==== Available data

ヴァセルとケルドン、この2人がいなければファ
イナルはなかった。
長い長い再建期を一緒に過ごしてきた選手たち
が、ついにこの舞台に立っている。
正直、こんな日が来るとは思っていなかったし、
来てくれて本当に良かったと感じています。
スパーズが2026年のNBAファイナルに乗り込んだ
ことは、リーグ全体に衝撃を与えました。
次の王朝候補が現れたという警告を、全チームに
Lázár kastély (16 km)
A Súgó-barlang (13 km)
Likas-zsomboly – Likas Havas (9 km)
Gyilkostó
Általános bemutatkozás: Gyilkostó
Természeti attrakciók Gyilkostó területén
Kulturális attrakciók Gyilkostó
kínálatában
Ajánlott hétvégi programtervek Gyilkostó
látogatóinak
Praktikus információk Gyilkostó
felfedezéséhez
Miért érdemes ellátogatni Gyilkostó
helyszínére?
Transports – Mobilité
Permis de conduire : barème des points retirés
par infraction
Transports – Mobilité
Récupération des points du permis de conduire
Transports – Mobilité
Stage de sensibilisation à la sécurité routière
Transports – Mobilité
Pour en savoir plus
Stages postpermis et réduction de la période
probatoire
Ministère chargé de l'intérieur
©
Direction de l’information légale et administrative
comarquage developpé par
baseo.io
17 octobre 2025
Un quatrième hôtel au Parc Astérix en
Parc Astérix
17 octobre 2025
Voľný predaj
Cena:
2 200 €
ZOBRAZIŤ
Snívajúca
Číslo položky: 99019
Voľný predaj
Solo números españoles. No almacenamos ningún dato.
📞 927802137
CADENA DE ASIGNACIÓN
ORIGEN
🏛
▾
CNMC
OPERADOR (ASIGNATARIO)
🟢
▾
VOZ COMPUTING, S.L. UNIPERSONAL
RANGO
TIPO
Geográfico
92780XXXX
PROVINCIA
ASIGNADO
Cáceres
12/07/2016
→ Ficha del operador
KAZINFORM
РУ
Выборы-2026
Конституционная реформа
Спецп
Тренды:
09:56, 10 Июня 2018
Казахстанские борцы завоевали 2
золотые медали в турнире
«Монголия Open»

========

Description of the task -> Copy every line of the material above character for character, keeping the original line breaks, symbols, and languages.

Your response ->
ヴァセルとケルドン、この2人がいなければファ
イナルはなかった。
長い長い再建期を一緒に過ごしてきた選手たち
が、ついにこの舞台に立っている。
正直、こんな日が来るとは思っていなかったし、
来てくれて本当に良かったと感じています。
スパーズが2026年のNBAファイナルに乗り込んだ
ことは、リーグ全体に衝撃を与えました。
次の王朝候補が現れたという警告を、全チームに
Lázár kastély (16 km)
A Súgó-barlang (13 km)
Likas-zsomboly – Likas Havas (9 km)
Gyilkostó
Általános bemutatkozás: Gyilkostó
Természeti attrakciók Gyilkostó területén
Kulturális attrakciók Gyilkostó
kínálatában
Ajánlott hétvégi programtervek Gyilkostó
látogatóinak
Praktikus információk Gyilkostó
felfedezéséhez
Miért érdemes ellátogatni Gyilkostó
helyszínére?
Transports – Mobilité
Permis de conduire : barème des points retirés
par infraction
Transports – Mobilité
Récupération des points du permis de conduire
Transports – Mobilité
Stage de sensibilisation à la sécurité routière
Transports – Mobilité
Pour en savoir plus
Stages postpermis et réduction de la période
probatoire
Ministère chargé de l'intérieur
©
Direction de l’information légale et administrative
comarquage developpé par
baseo.io
17 octobre 2025
Un quatrième hôtel au Parc Astérix en
Parc Astérix
17 octobre 2025
Voľný predaj
Cena:
2 200 €
ZOBRAZIŤ
Snívajúca
Číslo položky: 99019
Voľný predaj
Solo números españoles. No almacenamos ningún dato.
📞 927802137
CADENA DE ASIGNACIÓN
ORIGEN
🏛
▾
CNMC
OPERADOR (ASIGNATARIO)
🟢
▾
VOZ COMPUTING, S.L. UNIPERSONAL
RANGO
TIPO
Geográfico
92780XXXX
PROVINCIA
ASIGNADO
Cáceres
12/07/2016
→ Ficha del operador
KAZINFORM
РУ
Выборы-2026
Конституционная реформа
Спецп
Тренды:
09:56, 10 Июня 2018
Казахстанские борцы завоевали 2
золотые медали в турнире
«Монголия Open»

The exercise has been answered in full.